Tahir Izgil's account is one of a siege, a circle that gradually tightens around each member of a community—in this case, the Uyghurs—until it literally suffocates them. Silenced voices, confiscated passports, biometric and DNA monitoring, and then the horror of internment camps, where more than a million people have disappeared in just a few years. The lost freedoms, the coercion, and the humiliations are initially a disturbing, terrifying trickle, but what follows is a leap into the void, into the horror of dictatorships and authoritarian regimes.

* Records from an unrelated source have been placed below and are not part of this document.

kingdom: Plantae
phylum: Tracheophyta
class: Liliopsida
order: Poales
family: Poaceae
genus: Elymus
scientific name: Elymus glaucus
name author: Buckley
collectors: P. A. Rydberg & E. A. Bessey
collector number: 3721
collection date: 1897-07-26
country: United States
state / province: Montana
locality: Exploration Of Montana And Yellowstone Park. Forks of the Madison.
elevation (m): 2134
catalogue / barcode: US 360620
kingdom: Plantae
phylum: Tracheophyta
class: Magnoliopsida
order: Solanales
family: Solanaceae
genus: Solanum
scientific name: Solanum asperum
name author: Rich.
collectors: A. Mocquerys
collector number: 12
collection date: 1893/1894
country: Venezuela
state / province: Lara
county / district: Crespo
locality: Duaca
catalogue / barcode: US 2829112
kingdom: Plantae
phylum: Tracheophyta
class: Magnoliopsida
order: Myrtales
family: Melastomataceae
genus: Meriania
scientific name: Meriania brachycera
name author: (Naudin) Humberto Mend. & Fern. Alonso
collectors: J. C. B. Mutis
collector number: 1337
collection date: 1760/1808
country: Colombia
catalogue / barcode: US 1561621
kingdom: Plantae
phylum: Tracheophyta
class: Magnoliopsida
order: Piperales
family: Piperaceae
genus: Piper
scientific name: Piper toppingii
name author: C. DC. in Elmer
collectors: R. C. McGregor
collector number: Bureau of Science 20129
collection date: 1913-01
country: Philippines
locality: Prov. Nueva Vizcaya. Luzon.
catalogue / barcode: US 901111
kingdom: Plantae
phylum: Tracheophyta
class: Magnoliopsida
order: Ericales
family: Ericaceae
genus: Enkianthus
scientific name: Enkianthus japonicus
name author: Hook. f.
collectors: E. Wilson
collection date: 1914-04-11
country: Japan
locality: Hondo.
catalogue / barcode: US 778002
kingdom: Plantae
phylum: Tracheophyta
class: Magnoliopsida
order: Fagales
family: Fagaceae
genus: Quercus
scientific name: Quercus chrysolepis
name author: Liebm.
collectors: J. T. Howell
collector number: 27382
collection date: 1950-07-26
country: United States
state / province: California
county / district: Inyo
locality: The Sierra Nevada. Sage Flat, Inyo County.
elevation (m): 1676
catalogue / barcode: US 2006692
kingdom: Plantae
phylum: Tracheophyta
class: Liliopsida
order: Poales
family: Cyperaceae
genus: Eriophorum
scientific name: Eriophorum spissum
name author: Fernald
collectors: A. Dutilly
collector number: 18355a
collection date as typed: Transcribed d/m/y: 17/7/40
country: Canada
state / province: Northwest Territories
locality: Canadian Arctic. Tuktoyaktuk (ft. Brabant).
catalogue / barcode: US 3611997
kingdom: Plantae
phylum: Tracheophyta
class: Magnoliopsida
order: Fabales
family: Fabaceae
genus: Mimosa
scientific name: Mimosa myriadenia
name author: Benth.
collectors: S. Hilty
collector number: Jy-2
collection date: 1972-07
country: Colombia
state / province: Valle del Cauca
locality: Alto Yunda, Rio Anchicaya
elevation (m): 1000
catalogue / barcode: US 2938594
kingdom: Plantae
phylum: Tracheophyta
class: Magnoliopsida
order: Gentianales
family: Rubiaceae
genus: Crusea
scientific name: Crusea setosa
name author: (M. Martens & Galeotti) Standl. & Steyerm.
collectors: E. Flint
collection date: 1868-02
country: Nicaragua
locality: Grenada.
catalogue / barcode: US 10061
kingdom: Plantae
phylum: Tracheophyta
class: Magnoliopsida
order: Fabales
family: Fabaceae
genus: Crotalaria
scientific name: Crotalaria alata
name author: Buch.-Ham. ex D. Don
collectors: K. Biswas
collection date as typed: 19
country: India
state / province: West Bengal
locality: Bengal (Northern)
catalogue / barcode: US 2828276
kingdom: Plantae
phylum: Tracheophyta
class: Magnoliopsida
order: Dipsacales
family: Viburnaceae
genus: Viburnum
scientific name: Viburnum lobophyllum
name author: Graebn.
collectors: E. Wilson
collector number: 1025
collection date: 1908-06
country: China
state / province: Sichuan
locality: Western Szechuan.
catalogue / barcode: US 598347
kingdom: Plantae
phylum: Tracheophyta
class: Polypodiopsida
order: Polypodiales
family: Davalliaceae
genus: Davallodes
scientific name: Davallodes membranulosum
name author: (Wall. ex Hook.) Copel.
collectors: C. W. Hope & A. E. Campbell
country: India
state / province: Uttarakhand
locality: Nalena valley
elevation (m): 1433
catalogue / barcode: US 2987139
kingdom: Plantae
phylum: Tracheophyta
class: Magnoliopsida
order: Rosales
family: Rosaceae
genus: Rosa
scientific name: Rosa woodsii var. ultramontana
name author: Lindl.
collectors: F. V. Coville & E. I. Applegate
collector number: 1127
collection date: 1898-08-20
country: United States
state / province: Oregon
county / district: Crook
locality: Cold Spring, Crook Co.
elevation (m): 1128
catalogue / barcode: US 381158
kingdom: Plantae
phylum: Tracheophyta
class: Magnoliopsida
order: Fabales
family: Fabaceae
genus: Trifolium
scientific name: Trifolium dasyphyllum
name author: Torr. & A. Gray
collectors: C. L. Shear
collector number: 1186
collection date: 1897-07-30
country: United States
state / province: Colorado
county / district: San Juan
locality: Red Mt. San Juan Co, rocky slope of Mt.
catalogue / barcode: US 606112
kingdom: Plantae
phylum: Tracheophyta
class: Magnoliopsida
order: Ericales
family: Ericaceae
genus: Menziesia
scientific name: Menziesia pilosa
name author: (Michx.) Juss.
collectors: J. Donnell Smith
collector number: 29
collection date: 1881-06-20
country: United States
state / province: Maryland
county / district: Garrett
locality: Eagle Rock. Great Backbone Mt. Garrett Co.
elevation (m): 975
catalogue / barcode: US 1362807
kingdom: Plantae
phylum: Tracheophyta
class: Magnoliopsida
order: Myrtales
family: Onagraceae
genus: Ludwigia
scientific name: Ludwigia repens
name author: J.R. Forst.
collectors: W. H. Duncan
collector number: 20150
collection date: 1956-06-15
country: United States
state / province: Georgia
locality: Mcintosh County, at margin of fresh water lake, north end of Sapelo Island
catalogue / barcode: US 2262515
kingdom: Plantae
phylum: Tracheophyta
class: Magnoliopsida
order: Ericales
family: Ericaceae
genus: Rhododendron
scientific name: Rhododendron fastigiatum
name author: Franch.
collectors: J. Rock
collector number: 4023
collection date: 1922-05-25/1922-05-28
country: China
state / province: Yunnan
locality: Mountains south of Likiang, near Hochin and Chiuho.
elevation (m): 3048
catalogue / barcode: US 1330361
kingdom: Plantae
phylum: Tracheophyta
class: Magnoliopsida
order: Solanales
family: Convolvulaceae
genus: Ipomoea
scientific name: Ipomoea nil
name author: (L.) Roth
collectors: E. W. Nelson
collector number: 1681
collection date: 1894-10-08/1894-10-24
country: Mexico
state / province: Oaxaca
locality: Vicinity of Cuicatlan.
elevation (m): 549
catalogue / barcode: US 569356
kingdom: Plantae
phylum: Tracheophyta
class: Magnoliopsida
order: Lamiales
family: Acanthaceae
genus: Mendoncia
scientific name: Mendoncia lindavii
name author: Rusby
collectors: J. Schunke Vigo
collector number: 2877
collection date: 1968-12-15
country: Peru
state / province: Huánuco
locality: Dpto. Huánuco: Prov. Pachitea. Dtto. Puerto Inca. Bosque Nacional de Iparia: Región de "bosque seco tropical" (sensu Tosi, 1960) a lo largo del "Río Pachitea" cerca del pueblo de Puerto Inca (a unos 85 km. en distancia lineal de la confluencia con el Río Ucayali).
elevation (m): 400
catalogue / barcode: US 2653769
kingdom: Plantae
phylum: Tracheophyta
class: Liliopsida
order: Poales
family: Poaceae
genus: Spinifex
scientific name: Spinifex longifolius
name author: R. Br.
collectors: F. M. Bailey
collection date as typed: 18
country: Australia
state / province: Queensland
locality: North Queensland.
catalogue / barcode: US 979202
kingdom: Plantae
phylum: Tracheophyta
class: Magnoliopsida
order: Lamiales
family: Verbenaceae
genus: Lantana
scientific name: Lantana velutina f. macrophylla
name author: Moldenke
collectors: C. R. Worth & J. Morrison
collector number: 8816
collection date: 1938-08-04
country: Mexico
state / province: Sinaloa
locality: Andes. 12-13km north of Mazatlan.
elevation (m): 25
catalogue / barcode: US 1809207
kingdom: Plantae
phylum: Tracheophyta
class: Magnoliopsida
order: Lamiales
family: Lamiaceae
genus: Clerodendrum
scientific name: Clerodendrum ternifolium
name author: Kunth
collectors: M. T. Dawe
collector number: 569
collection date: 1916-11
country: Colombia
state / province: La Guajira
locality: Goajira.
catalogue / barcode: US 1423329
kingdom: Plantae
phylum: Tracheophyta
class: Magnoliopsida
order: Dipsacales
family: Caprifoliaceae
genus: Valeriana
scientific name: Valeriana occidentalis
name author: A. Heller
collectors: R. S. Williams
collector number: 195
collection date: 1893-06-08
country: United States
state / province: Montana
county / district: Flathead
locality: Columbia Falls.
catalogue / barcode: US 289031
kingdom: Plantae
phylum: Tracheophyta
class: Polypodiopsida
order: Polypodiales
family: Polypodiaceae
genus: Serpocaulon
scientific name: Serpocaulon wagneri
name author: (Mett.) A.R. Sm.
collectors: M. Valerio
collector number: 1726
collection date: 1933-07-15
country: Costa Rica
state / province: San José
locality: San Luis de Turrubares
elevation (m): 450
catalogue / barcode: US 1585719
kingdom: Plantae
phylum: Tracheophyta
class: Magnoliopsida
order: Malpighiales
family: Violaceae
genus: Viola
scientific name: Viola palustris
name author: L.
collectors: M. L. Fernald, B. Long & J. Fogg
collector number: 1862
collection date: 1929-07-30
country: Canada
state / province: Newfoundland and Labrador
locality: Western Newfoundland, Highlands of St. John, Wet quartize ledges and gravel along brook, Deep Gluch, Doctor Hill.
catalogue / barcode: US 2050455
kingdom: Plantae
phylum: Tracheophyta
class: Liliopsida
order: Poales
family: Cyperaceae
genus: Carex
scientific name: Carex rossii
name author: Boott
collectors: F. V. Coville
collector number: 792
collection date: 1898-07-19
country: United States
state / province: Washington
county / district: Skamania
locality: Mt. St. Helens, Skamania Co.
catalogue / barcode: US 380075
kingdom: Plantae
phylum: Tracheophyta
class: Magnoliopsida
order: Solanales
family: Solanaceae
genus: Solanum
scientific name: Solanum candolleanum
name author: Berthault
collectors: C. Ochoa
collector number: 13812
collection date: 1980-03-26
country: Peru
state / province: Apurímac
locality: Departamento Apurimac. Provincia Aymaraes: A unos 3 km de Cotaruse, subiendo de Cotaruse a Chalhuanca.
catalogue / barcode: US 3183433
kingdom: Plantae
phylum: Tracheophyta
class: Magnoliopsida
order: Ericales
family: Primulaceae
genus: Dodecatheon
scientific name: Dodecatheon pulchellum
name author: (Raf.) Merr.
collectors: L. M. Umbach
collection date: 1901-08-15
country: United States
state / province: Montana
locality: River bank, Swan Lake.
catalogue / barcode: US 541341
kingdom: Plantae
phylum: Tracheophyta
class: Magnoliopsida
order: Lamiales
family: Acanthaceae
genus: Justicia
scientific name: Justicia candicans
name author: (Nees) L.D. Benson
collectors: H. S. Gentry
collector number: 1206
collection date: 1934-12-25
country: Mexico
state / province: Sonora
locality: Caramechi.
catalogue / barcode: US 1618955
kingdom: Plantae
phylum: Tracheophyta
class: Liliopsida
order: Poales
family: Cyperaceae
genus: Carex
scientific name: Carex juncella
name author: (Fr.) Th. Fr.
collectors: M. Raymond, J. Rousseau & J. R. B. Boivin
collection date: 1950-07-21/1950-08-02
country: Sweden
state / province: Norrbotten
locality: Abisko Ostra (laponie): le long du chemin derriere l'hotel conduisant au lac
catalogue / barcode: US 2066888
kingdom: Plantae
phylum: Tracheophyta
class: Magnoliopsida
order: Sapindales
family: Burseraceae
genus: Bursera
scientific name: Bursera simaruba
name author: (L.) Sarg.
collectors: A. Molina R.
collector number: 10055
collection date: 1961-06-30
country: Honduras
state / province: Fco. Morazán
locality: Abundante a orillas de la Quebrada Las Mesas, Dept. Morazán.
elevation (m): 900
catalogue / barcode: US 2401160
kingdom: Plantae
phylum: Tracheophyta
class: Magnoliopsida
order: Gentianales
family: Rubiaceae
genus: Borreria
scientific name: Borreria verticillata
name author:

The political and cultural coordinates of the conflict between the Uyghurs and Xi Jinping's China may seem distant to us, but they are not. The horror described by Tahir Izgil is not essentially different from the great narratives of 20th-century figures who suffered under fascism, such as Stefan Zweig, Primo Levi, and Władysław Szpilman, among others. If we read these authors' books as warnings against the dangers of the far right and fascism that emerge from the recent past (the 20th century, in historical terms, is not yesterday; it is today), Tahir Hamut Izgil's book is even more urgent, more pressing, because it is from today, from another time, in a country with a government that the West also dares not challenge for its continuous human rights violations. On the contrary, everyone in Europe and America wants to strengthen ties with China and Xi Jinping and do business, cynically ignoring the horrors being perpetrated.

We read Tahir Hamut Izgil and take it as a warning. It's not an exotic or distant story; it's the present of our globalized, dark, and ugly world, in which liberal democracies are in real danger. Being a tourist destination accustomed to presenting a permanent, fake smile to the world doesn't absolve us of being part of it: on the contrary, it exposes us more starkly.